The Thin Man paused and glanced over his shoulder. “The job for my father? What job is that?”
“Oh, huh, looks like you aren’t in the loop,” Z said. “I’m sure the elder Collari has a reaso
n for that, so I’m afraid I can’t break his confidence and tell you. Professional ethics. I am sure you understand.”
“I do not,” the Thin Man said. “I’m afraid when it comes to my father, ethics do not apply. Sure, sure, we have a code within the Collari Syndicate, but that’s more about guidelines than actual rules.”
“I do not believe your father sees it that way,” Z said. She took a few more steps, her rifle perfectly straight and still, its scope sending a tiny red dot onto the back of the Thin Man’s head. “Thin Man?
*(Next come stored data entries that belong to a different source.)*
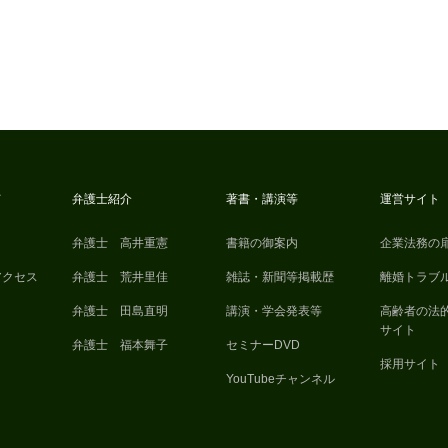
て
弁護士紹介
著書・講演等
運営サイト
弁護士 高井重憲
書籍の御案内
企業法務の
アクセス
弁護士 荒井里佳
雑誌・新聞等掲載歴
離婚トラブ
弁護士 田島直明
講演・学会発表等
高齢者の法
サイト
弁護士 福本舞子
セミナーDVD
採用サイト
YouTubeチャンネル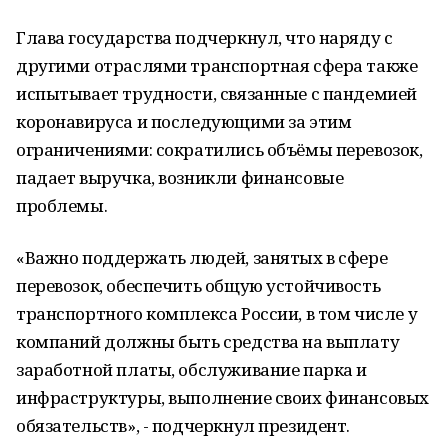
Глава государства подчеркнул, что наряду с
другими отраслями транспортная сфера также
испытывает трудности, связанные с пандемией
коронавируса и последующими за этим
ограничениями: сократились объёмы перевозок,
падает выручка, возникли финансовые
проблемы.
«Важно поддержать людей, занятых в сфере
перевозок, обеспечить общую устойчивость
транспортного комплекса России, в том числе у
компаний должны быть средства на выплату
заработной платы, обслуживание парка и
инфраструктуры, выполнение своих финансовых
обязательств», - подчеркнул президент.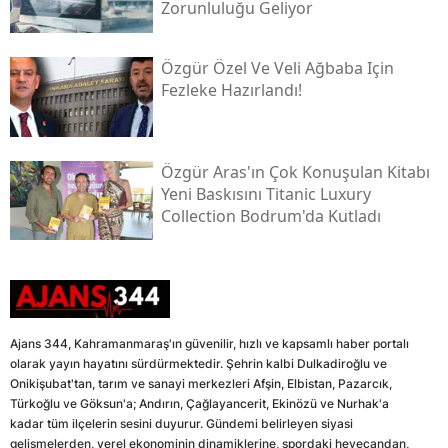
Zorunluluğu Geliyor
Özgür Özel Ve Veli Ağbaba Için
Fezleke Hazırlandı!
Özgür Aras'ın Çok Konuşulan Kitabı
Yeni Baskısını Titanic Luxury
Collection Bodrum'da Kutladı
Ajans 344, Kahramanmaraş'ın güvenilir, hızlı ve kapsamlı haber portalı
olarak yayın hayatını sürdürmektedir. Şehrin kalbi Dulkadiroğlu ve
Onikişubat'tan, tarım ve sanayi merkezleri Afşin, Elbistan, Pazarcık,
Türkoğlu ve Göksun'a; Andırın, Çağlayancerit, Ekinözü ve Nurhak'a
kadar tüm ilçelerin sesini duyurur. Gündemi belirleyen siyasi
gelişmelerden, yerel ekonominin dinamiklerine, spordaki heyecandan,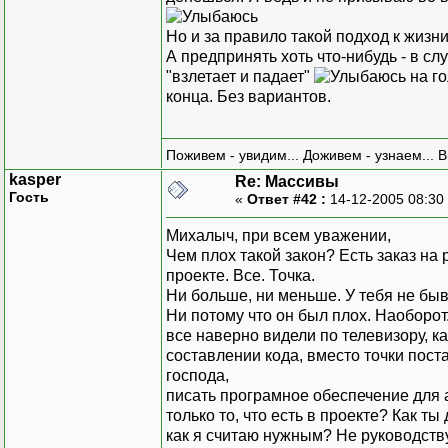
Но и за правило такой подход к жизн
А предпринять хоть что-нибудь - в сл
"взлетает и падает"
на го
конца. Без вариантов.
Поживем - увидим... Доживем - узнаем... 
kasper
Re: Массивы
Гость
«
Ответ #42 :
14-12-2005 08:30
Михалыч, при всем уважении,
Чем плох такой закон? Есть заказ на
проекте. Все. Точка.
Ни больше, ни меньше. У тебя не бы
Ни потому что он был плох. Наоборо
все наверно видели по телевизору, к
составлении кода, вместо точки постав
господа,
писать програмное обеспечение для а
только то, что есть в проекте? Как т
как я считаю нужным? Не руководству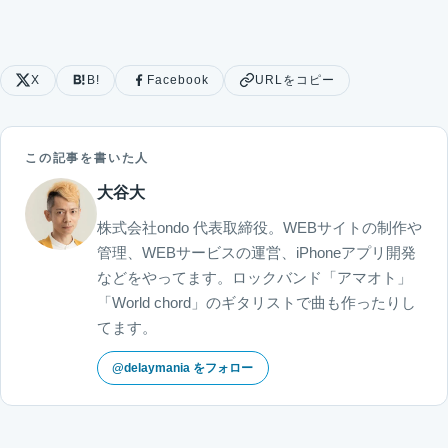
X
B!
Facebook
URLをコピー
この記事を書いた人
大谷大
株式会社ondo 代表取締役。WEBサイトの制作や
管理、WEBサービスの運営、iPhoneアプリ開発
などをやってます。ロックバンド「アマオト」
「World chord」のギタリストで曲も作ったりし
てます。
@delaymania をフォロー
Gorma? Step away from the boy before you do him anymore harm.”
Kinchminch snickered.
“Something funny, Ferg?” Z asked.
“Boss lady? I suggest we blow them both away and be done with it,” Tnort said.
“I’d like that, I really would,” Z replied. “But the elder Collari didn’t hire us to kill his son.”
“He also didn’t hire us not to kill his son,” Tnort said. “Slippery slope, I know, but we are short on time.”
“You see the rock and hard place I’m stuck between?” Z asked.
The Thin Man looked back at her again and squinted as the laser dot hit him in the eye. “Ow. Stop that. Z Gon, dear, it looks like you are stuck between ugly right now. Why in the galaxy would you choose a Skrang skin to take? Makes me shudder just thinking about it.”
“Did you just call me dear?” Z asked. Her lizard brow dropped a couple inches and her tongue darted out fast then back in. “You did not just call me dear. You have got some set of skinny balls on you, Thin Man, to call me dear.”
“Ah! There we have it!” the Thin Man said, ignoring Z. He held up the micro-tweezers and squinted at the almost imperceptible thing that was held between their tiny tips. “Everything I could ask for is right here on a just a few hundred nanoparticles. How delightful!”
“What is that? What do you have?” Z asked. She craned her head and looked past him. “Is the boy dead? Sheezus and the Eight Million Gods, Thin Man! Did you kill the kid to get that out of him?”
“What? No,” the Thin Man said. “He was dead long before I ripped out his eye and started digging around in his bloody socket. Right, Kinchminch?”